Digital Reporter

In a sports tournament, athletes are often seen wearing gear printed with the name of their sponsors if not wearing the sponsors’ actual products. But this partnership is different—it goes digital.

Aside from the players rushing, kicking a black and white spherical ball to each sides of the green football field, football fans also see different logos of companies flashing during every matches of the league. In the next two instalments of the tournament, football enthusiasts are going to see a new logo after Chinese technology company Vivo signed an agreement with FIFA to sponsor the 2018 and 2022 World Cups.

Football is considered to be among the most popular sports in the world. The FIFA World Cup, an international football competition organized by the sport’s global governing body Fédération Internationale de Football Association, is also among the most awaited quadrennial sports events in the world. According to a report by FIFA and Kantar Media, the final match between the teams from Germany and Argentina during its last installation in 2014 held in Brazil drew more than one billion fans around the world.

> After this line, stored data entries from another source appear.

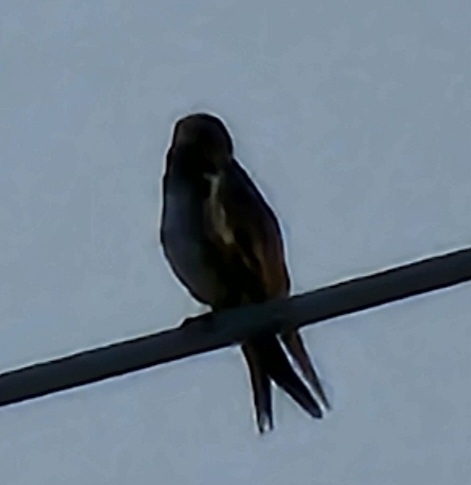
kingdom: Animalia
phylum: Chordata
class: Aves
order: Passeriformes
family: Hirundinidae
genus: Progne
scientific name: Progne subis
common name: Purple martin
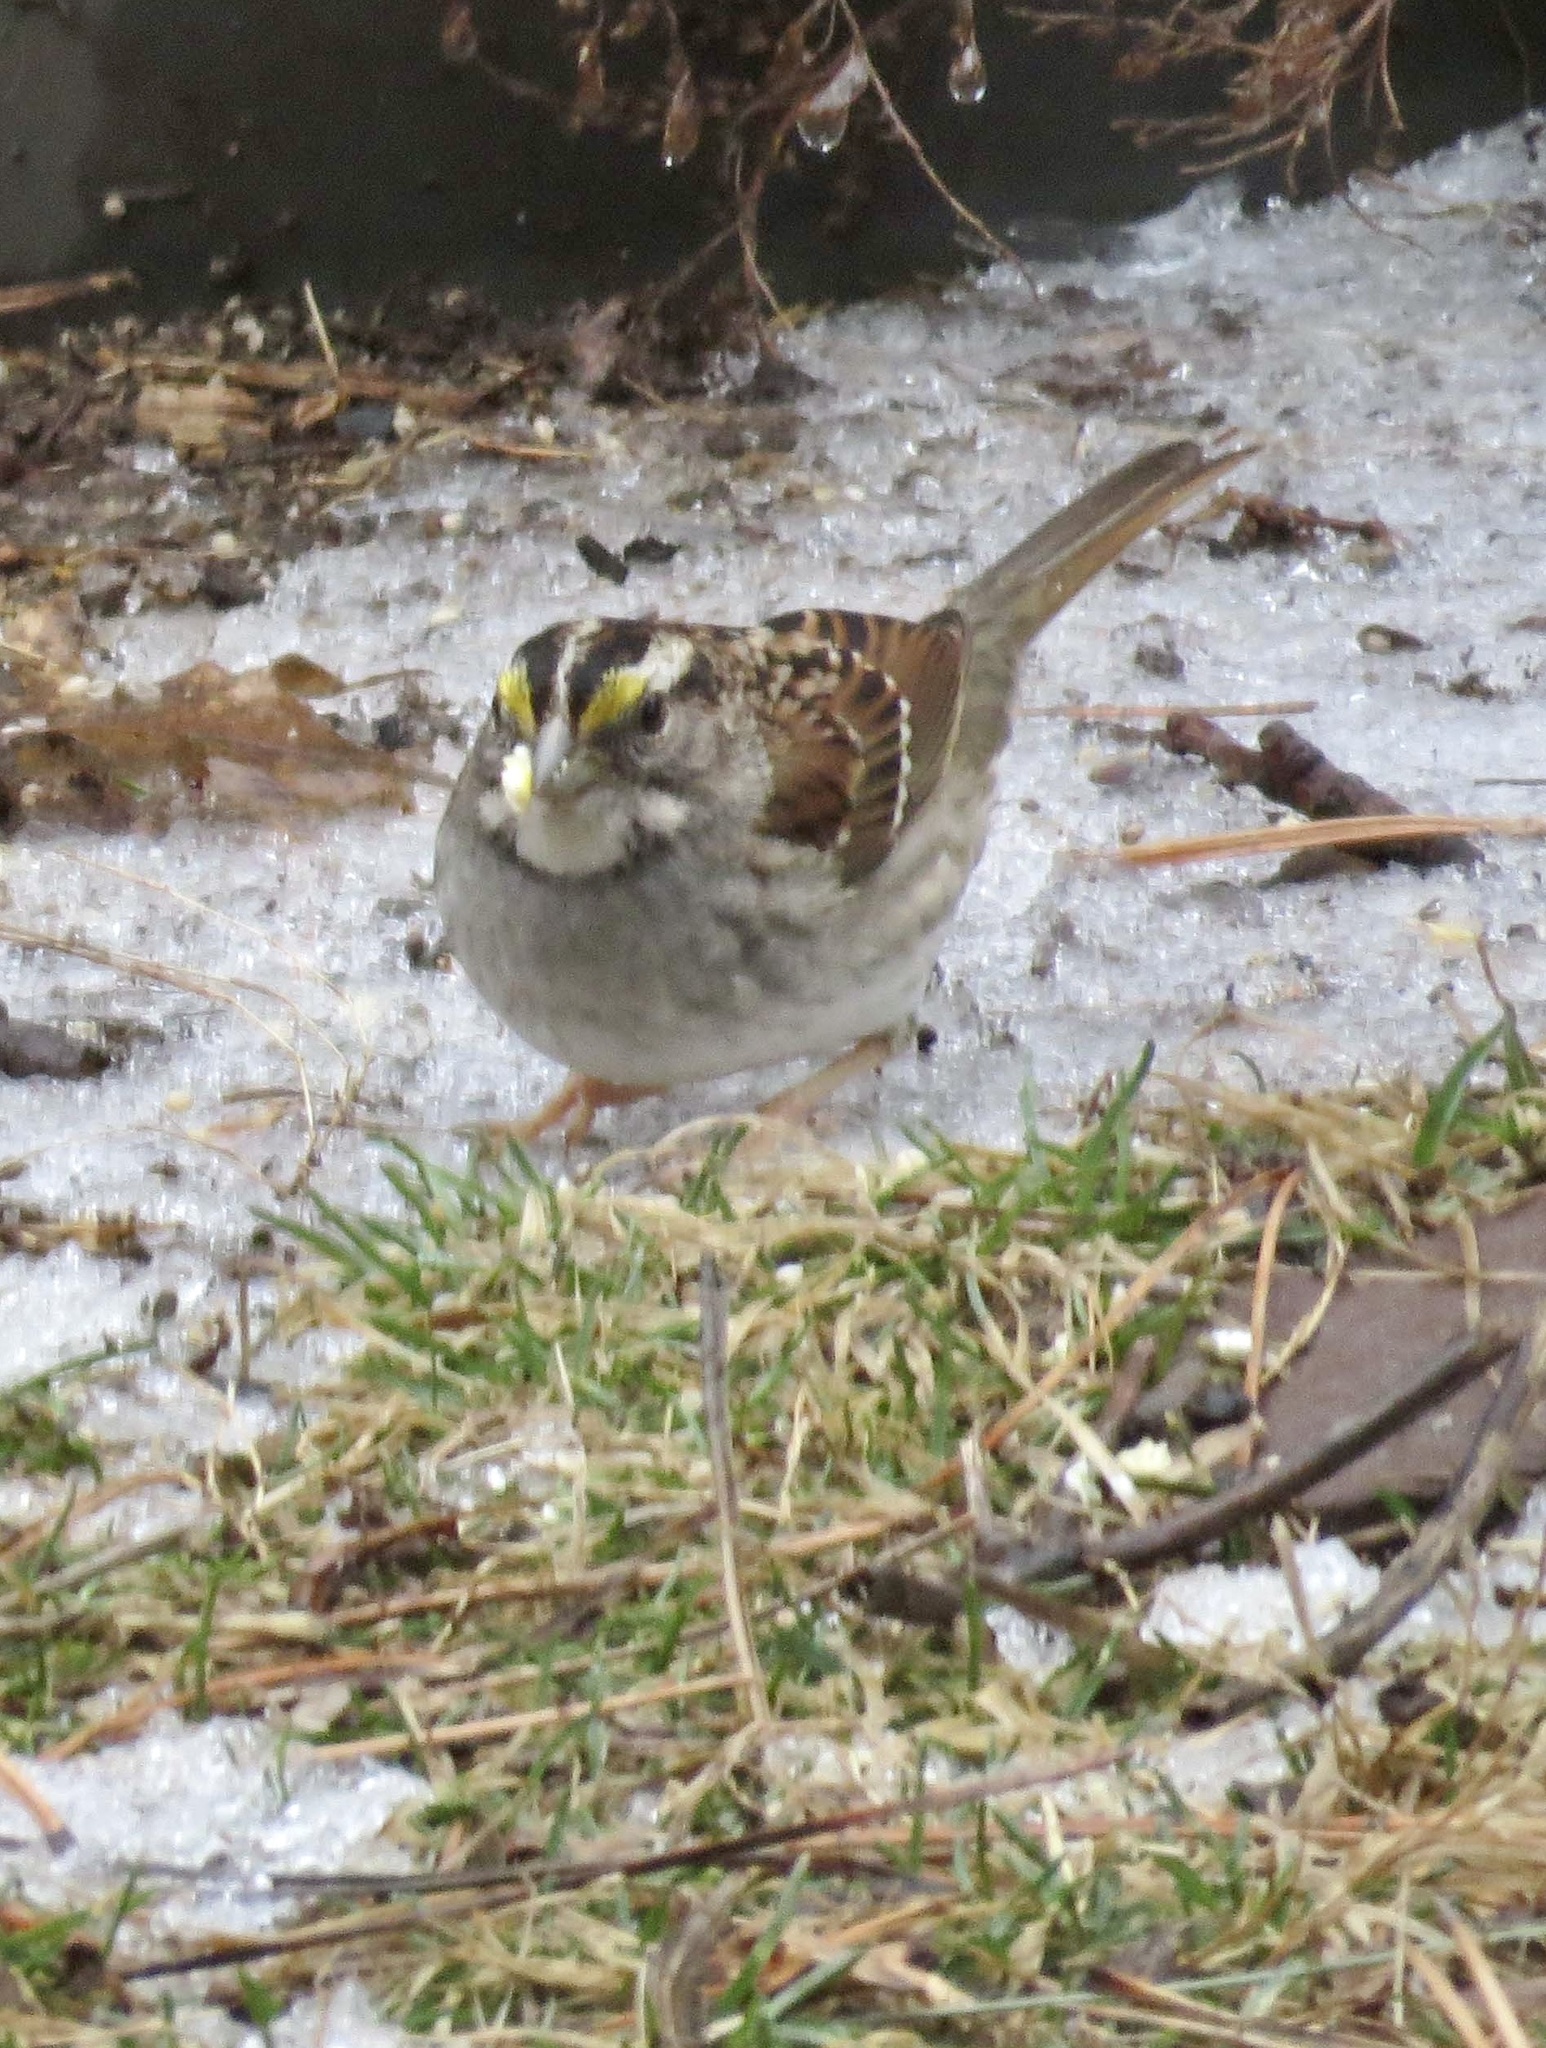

Vivo, as reported by Financial Times, will pay up to €70 million yearly until the 2022 World Cup in Qatar under the €400‑million agreement. With the deal, Vivo becomes FIFA’s 12th sponsor for World Cup 2018 and the third big Chinese firm to fund the tournament after multinational conglomerate Wanda and electronics manufacturer Hisense.

In a press release, Vivo said aside from the constant appearance of the company’s logo on field advertising boards, event tickets, press release backdrops, and other key promotional areas, the company will also come up with a customized FIFA World Cup phone.

FIFA will also invite guests to become Vivo phone photographers during pre‑match player warm‑ups while FIFA staff will use Vivo smart phones on‑site starting on the FIFA Confederations Cup 2017 that will open on June 17.

In the press release, Vivo’s senior vice president Ni Xudong said the company aims to “associate itself with the football spirit and show consumers all over the world Vivo’s creative, joyful, and international brand image.”

Meanwhile, Fatma Samoura, FIFA’s secretary general, said, “Football and technology are coming closer by the day, on and off the pitch, and it is a great moment to start a partnership of this nature with the leading global smartphone brand.”

It is not the first time that Vivo will use sports as a marketing tool. The company has been utilizing sports marketing to promote its products since it expanded into markets in different regions worldwide. In 2015, the company sponsored the Indian Premiere League, a professional cricket league in India. Vivo also tapped famous NBA player Stephen Curry to be the product ambassador for its flagship Xplay6 under the company’s partnership with NBA China last year.